Vero cells adhered to a coverslip dish were transfected with 1 ug of a plasmid encoding wt Hsc70-GFP. Approximately 16 hours post transfection, cells were infected with KOS at an MOI of 10. At 5 hours post infection, live infected cells were imaged on the LSM 510 Meta confocal microscope. At time 0, Hsc70-GFP in one VICE domain was photobleached using 100% argon laser power, and subsequent images collected at ∼2.5 s intervals. (A) Single images from the time series are shown; arrow indicates the VICE domain selected for photobleaching. (B) Fluorescence intensity in the bleached VICE domain (circles), a VICE domain that was not photobleached (squares) and an equivalently sized area of the nucleoplasm (triangles) is shown. Data are normalized to prebleach intensity and corrected for bleaching during monitoring. The experiment shown is representative of at least three independent experiments each involving analysis of numerous infected cells.

Figure 8. Hsc70 localizes to replication compartments in 42°°°°°°C heat-shocked cells.

In panel A, mock infected cells were left at 37°C or heat shocked at 42° or 39.5°C for 1 hour followed by harvest for IF analysis of Hsc70 localization. In panel B, Vero cells were infected with KOS at an MOI of 10. Top row: infected cells were double labeled for nucleolin and ICP8. Bottom three rows: At 5 hours post infection, cells were either left at 37°C or transferred to a 42°C incubator for 1 hour. All samples were harvested at 6 hours post infection and were double labeled for Hsc70 and ICP8.

Figure 9. Viral proteins lose solubility during 42°°°°°°C heat shock.

Vero cells were infected with 10 pfu/cell KOS for 6 hours. During the 5^th hour of infection, samples were either left at 37°C or heat shocked for 1 hour at 42°C or 39.5°C. Whole cell extract was fractionated into nuclear (N) soluble (S), nuclear insoluble (P) and cytosolic (C) fractions as described in Materials and Methods, resolved on 10% SDS-PAGE gels and transferred to PVDF membrane. Membranes were probed with monoclonal antibodies specific for ICP4, ICP27 or Hsc70.
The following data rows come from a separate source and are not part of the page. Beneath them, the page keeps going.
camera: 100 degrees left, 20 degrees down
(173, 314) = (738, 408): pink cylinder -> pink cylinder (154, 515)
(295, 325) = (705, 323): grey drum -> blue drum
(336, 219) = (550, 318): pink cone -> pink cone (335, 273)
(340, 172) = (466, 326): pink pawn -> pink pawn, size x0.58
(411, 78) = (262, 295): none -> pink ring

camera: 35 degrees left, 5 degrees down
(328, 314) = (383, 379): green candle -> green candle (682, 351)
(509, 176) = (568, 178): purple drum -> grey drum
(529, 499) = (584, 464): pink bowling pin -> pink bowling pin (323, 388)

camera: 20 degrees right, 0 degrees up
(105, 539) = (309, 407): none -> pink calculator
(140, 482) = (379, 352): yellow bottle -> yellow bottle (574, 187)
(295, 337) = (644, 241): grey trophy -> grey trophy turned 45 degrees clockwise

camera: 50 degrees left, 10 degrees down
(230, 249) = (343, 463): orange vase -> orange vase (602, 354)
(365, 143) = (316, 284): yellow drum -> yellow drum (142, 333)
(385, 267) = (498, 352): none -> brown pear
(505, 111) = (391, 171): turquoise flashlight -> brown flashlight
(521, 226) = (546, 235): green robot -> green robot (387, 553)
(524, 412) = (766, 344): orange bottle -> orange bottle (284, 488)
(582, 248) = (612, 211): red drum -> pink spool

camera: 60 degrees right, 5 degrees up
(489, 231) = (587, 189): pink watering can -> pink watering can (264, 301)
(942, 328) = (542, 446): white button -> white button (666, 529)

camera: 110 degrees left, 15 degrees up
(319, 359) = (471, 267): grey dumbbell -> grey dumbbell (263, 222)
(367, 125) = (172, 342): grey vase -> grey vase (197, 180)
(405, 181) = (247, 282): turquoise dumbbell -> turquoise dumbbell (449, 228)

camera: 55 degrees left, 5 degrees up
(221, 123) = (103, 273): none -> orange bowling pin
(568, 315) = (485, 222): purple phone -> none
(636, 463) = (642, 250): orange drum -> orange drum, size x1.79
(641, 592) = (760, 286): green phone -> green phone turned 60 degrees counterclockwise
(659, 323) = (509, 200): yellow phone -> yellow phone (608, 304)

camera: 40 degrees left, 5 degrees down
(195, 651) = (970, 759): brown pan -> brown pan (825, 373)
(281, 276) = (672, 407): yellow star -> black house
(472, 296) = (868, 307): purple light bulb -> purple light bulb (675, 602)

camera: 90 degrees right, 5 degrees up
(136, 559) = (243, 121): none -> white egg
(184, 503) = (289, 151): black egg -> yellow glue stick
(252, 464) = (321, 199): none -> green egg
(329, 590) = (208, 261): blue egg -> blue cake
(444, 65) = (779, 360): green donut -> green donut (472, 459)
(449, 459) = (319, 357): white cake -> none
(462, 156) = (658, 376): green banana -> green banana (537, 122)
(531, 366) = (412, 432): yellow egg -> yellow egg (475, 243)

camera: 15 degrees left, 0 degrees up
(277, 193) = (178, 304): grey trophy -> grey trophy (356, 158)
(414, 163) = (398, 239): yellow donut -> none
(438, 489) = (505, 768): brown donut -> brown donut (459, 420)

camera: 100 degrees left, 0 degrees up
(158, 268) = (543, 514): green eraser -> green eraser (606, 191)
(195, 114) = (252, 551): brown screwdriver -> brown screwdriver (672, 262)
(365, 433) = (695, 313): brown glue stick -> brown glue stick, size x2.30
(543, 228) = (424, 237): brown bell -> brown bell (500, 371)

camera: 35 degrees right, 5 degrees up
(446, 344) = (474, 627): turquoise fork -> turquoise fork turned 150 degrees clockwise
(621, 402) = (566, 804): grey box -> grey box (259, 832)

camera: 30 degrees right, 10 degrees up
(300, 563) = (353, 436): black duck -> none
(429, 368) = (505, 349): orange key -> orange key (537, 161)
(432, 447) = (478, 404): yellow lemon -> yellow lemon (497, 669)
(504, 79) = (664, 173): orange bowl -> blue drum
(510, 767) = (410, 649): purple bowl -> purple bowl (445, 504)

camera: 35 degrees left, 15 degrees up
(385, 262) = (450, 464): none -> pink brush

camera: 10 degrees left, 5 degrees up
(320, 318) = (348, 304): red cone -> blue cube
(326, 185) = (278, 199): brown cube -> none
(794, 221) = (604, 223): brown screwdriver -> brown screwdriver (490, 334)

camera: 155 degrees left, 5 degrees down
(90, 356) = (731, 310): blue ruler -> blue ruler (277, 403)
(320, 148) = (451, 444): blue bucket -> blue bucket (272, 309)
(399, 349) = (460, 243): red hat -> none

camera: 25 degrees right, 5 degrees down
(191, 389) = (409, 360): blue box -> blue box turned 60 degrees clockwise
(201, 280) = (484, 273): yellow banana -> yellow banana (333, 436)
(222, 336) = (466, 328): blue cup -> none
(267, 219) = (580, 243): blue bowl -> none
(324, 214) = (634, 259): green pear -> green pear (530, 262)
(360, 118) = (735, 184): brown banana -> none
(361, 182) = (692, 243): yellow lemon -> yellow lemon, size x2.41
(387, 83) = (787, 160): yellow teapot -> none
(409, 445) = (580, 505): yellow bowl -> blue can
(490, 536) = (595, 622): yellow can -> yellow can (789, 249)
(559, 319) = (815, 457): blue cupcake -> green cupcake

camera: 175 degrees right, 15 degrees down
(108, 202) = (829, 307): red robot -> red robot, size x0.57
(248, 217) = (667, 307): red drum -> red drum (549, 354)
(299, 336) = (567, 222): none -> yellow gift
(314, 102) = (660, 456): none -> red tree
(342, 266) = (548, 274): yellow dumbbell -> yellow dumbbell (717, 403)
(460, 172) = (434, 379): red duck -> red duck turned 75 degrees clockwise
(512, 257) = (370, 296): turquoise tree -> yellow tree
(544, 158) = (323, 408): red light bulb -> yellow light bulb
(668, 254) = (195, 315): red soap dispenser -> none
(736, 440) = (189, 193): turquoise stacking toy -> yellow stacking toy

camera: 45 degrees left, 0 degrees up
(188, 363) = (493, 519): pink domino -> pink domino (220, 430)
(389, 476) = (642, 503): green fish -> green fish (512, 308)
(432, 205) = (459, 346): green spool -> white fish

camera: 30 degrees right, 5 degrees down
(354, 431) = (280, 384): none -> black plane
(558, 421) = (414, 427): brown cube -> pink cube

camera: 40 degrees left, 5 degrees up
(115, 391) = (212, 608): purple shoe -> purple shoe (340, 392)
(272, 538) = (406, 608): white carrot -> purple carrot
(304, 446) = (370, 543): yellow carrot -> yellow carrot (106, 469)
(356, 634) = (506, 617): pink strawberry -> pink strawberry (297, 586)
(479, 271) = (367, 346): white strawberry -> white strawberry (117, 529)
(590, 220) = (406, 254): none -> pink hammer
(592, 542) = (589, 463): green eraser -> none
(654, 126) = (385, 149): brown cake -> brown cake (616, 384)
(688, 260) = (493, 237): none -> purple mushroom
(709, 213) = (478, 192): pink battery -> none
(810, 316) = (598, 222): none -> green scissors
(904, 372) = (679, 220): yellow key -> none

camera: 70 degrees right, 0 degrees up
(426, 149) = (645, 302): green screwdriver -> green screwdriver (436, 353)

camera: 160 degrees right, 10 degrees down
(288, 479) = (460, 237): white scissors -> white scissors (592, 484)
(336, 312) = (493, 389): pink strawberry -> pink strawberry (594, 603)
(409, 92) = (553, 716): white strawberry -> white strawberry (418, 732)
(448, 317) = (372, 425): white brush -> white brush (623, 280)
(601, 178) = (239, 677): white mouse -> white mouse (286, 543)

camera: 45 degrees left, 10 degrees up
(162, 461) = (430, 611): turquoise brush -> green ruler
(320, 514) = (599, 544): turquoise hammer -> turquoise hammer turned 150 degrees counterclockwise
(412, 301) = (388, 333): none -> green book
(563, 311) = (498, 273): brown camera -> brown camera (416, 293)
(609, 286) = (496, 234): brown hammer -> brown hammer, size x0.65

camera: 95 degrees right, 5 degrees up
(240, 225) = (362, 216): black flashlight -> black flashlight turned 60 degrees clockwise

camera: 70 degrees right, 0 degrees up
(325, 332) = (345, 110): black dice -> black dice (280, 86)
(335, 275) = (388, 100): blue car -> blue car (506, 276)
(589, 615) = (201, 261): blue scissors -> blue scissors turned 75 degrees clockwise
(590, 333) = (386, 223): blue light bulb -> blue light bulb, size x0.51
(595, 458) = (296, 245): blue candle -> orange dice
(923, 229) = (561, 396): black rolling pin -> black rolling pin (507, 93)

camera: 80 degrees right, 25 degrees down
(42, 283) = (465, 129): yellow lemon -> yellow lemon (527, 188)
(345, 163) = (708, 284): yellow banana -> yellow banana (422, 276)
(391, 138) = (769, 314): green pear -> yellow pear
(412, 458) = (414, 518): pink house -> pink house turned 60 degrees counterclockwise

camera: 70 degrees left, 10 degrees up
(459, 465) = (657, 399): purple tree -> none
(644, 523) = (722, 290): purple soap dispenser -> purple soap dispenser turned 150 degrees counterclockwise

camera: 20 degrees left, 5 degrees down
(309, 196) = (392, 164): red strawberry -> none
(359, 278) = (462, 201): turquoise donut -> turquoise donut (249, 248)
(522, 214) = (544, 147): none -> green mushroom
Figure 10. Viral productivity decreases following heat shock.

Vero cells were infected with 10 pfu/cell and heat shocked at either 39.5°C or 42°C during the indicated hour post infection before shift back to 37°C. Cell-associated and supernatant virus was harvested 24 hours post infection followed by titration on Vero cell monolayers in triplicate.